Aku nggak bisa ngebayangin bagaimana ekspresi wajahnya ketika aku mengatakan semuanya. Aku takut. Gimana kalau dia marah-marah? Gimana kalau dia mutusin aku? Kalau dia ninggalin aku, gimana? Aku nggak mau ini semua terjadi. Aku nggak mau berpisah dengannya. Aku sangat menyayangi dan mencintainya.
Lamunanku masih berkepanjangan. Aku tersentak kaget, saat seorang teman mengagetkanku.
“Ada apa Lif? Dari tadi aku lihat kamu nggak ngedengerin pelajaran. Tapi malah ngelamun?” tanya Ririn teman sebangkuku.
“Nggak ada apa-apa kok Rin. Kamu tenang saja!”
“Kamu jangan bohong. Dari mata kamu itu sudah terlihat jelas kalu kamu nyimpan sesuatu. Cerita dong! Apa salahnya sih!”
aku tetap tidak mau menceritakan apa yang sebenarnya terjadi denganku.
Para siswa siswi MA Ma’arif silih berganti keluar masuk pintu kantin. Aku pun juga masuk ke kantin. Aku tengak-tengokkan kepala kekanan dan kekiri, seseorang yang kucari ternyata membawa segelas es yang segar. Sementara itu, kupandangi, kuaduk-aduk es yang ada di depanku. Andai aku jadi es, aku akan tetap segar walaupun aku tidak bersemangat. Aku kaget ada seorang pria duduk di hadapanku.
“Affan! Kamu ngagetin aku saja dech.”
“Ada apa? Katanya mau ngomong penting?”
“Dengerin ya Fan. Insya Allah aku sudah nggak bisa bertemu lagi.”
Spontan Affan Kaget. “Maksudnya putus Lif? Lif, aku nggak mau kehilanganmu. Lif, aku mencintaimu. Aku nggak mau berpisah denganmu.”
Lalu aku menceritakan semua pada Affan tentang posisiku sekarang. Tentang perasaanku. Tentang sikapnya padaku.

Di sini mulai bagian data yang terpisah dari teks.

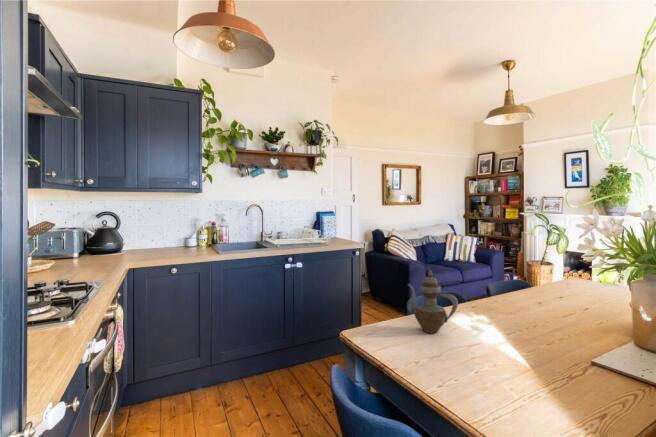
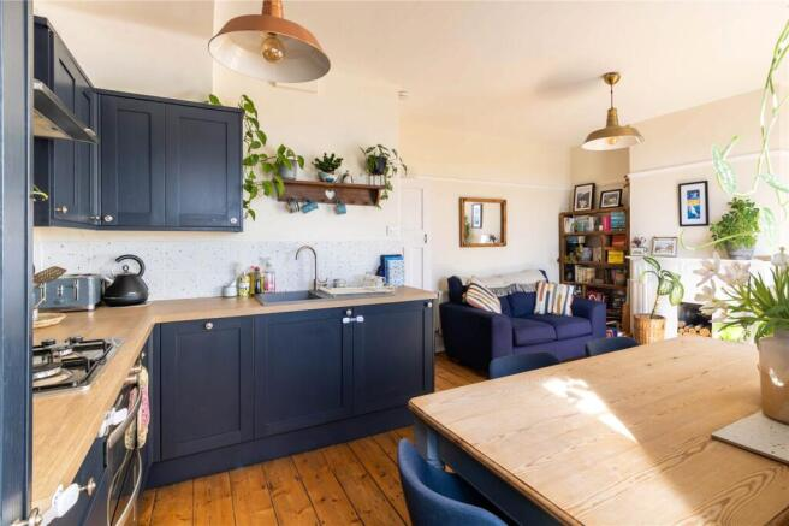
- teapot [406,269,459,334]
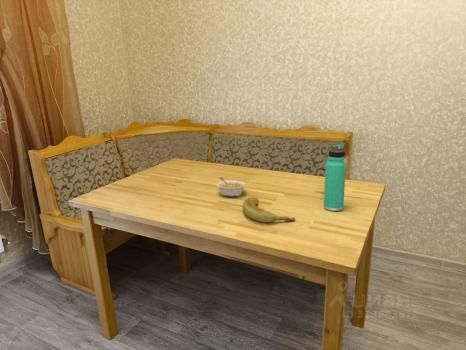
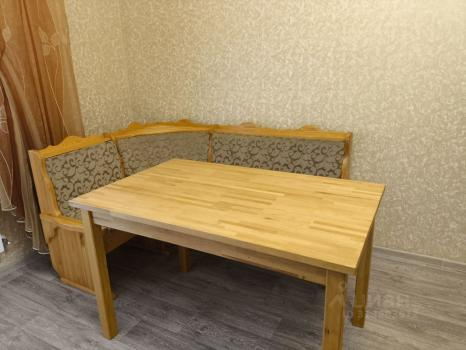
- banana [242,196,296,223]
- legume [216,176,247,198]
- thermos bottle [323,143,347,212]
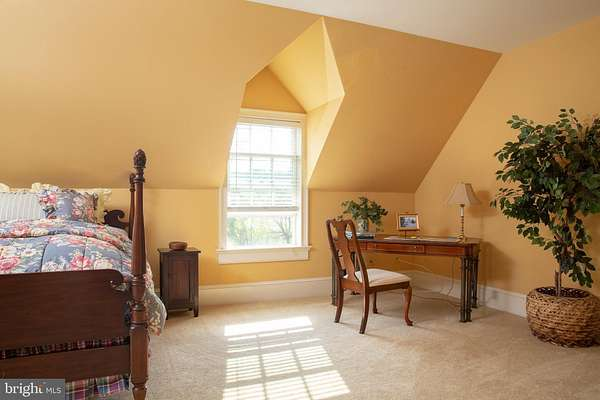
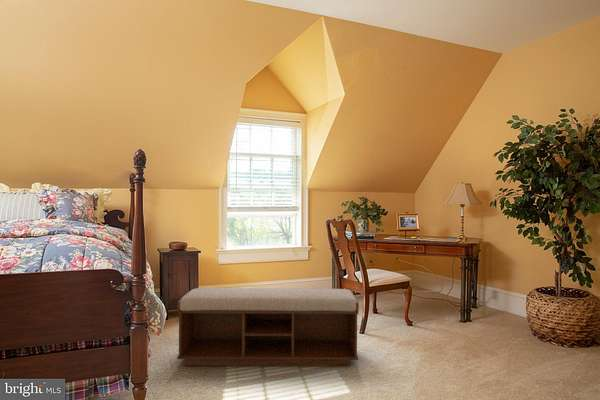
+ bench [176,287,360,367]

“Nggak, nggak putus kok! Yang kumaksud, kita nggak bisa ketemu. Sebenarnya aku nggak mau ini semua terjadi. Aku nggak mau berpisah sama kamu Fan. Tapi kita kan masih bisa bertemu walaupun itu cuma memandang. Kumohon Fan, mengertilah posisiku sekarang.”
Tak ada kata-kata yang keluar dari mulut Affan. Affan hanya diam. Mungkin ia sedang berfikir bagaimana nasib cerita ini.

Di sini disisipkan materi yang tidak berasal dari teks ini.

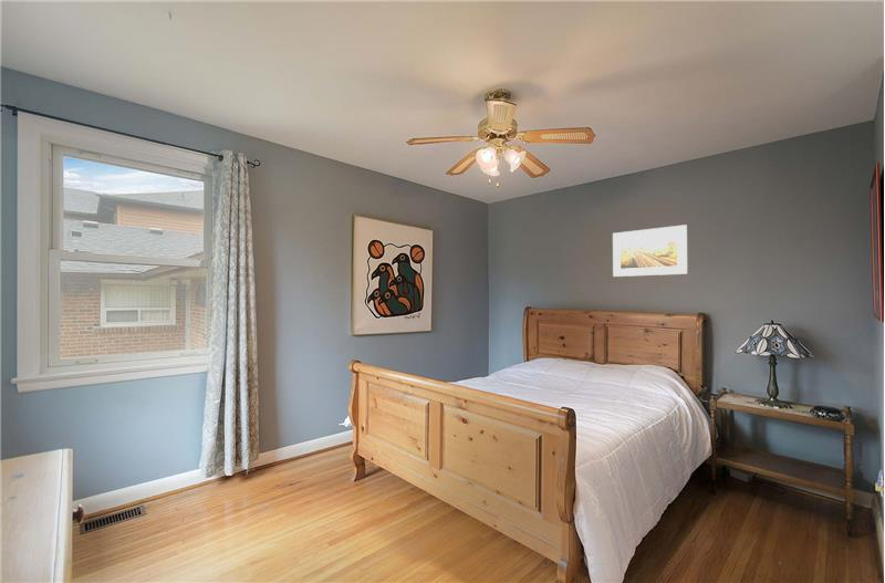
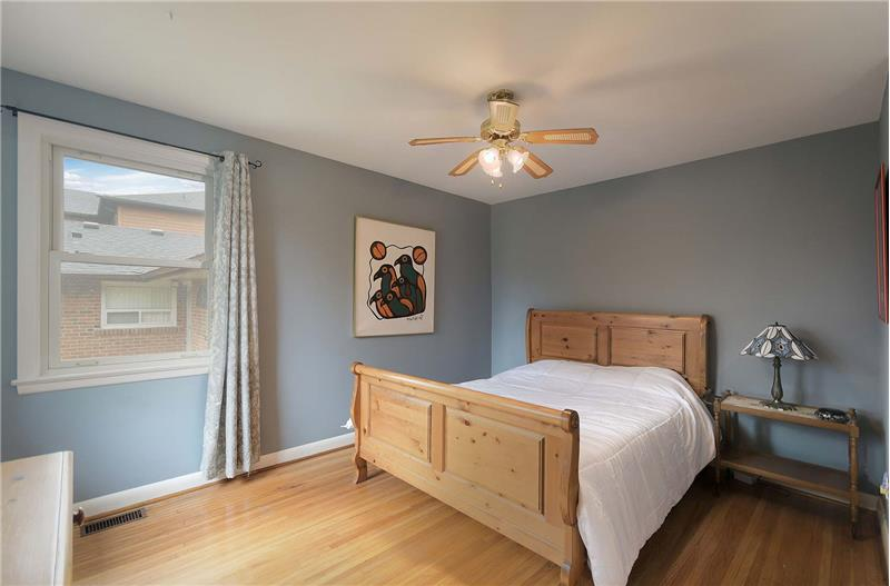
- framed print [612,223,688,278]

“Kumohon mengertilah Fan!” kucoba mengawali pembicaran setelah lama terlarut dalam keheningan. Seraya menegaskan ungkapanku yang sebelumnya.
“Aku bisa mengerti posisimu sekarang. Baiklah aku menerimanya. Mungkin ini adalah ujian yang diberikan Allah untuk cinta kita. Tapi, sampai kapan ini akan terus berjalan?”
“Entahlah Fan, aku juga tidak tahu sampai kapan ini. Kita jalani saja dulu.”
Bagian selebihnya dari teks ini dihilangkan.